I noticed that no one has mentioned north face and I am in the middle of purchasing the Hyvent pants and jacket. What are your thoughts on that product?

FYI - First time boarder...


----------



## Biggs (Nov 16, 2008)

Without actually experiencing the product in question, I've always thought that North Face makes some incredible gear. With that said, you pay quite a bit for it. But if you've got the cash, the products are definite quality.


----------



## legallyillegal (Oct 6, 2008)

North Face is a high demand product, meaning high resale value.


----------



## jmacphee9 (Nov 11, 2008)

they also back there products pretty good. my 3 year old magic jacket is getting replaced. many companies wouldnt give you the time of day..not to mention its an amzing coat. its more of your fall/windbreaker coat with no insulation at all, but its also extremely waterproof after 3 years, and no seams is bad ass.


----------



## bakesale (Nov 28, 2008)

North Face makes some good stuff but I won't wear it personally due to its over exposure.

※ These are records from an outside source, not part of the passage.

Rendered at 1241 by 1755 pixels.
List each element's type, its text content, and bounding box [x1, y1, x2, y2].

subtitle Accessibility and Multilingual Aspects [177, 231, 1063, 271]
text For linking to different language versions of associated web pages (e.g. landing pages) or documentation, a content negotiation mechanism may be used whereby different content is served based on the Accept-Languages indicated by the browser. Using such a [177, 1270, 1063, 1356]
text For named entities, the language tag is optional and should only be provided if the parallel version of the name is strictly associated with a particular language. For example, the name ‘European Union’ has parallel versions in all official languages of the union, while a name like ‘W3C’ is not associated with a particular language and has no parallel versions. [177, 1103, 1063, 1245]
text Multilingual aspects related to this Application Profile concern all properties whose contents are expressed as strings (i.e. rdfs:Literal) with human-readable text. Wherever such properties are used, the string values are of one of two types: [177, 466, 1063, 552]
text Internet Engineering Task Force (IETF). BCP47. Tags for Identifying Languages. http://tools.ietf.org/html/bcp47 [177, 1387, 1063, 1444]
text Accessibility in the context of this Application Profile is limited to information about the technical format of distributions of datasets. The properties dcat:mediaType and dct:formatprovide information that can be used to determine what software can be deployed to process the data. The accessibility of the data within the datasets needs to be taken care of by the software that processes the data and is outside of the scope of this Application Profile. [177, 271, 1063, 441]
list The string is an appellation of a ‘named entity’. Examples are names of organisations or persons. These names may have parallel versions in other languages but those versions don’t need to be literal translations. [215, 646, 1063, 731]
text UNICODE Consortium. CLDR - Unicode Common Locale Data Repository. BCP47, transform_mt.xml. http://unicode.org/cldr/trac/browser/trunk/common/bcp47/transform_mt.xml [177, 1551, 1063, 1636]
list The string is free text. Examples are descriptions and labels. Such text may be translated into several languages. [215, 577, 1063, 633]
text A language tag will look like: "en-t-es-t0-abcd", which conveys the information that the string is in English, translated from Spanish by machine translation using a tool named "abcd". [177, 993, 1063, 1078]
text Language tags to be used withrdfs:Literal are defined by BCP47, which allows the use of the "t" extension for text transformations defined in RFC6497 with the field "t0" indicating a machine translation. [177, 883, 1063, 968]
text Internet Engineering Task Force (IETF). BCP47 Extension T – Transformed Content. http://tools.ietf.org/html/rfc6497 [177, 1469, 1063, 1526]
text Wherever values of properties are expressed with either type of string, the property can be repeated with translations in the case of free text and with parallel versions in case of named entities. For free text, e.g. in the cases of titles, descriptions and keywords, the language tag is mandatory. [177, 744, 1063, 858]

In my city their black puffy jacket is part of a really bad cliche called the Vancouver Pro. 

Black Northface puffy jacket, Puma track pants, Air Jordans, Ed Hardy tee-shirt, short and over-gelled spiked hair. Fucking disgusting trend.


----------



## Guest (Jan 17, 2009)

i live in vancouver bc, seems like every kid wears northface. I agree its a totally overexposed brand. Too bad cause they have quality stuff.


----------



## crazyface (Mar 1, 2008)

their hyvent stuff is great. especially the pants. they are very warm and very light.


----------



## Guest (Jan 18, 2009)

I know their gear is great, but I am so sick of seeing it on everyone! Here in NYC, so many people wear it out on the street. It's almost as annoying as seeing people wear Spyder jackets. There is no way they all go skiing! 

But anyways, they do have some high quality stuff, it's just super expensive.


----------



## SFshredder (Apr 8, 2008)

i wear North Face while I board. I just got a new jacket for Christmas and I love it. It's great quality stuff.


----------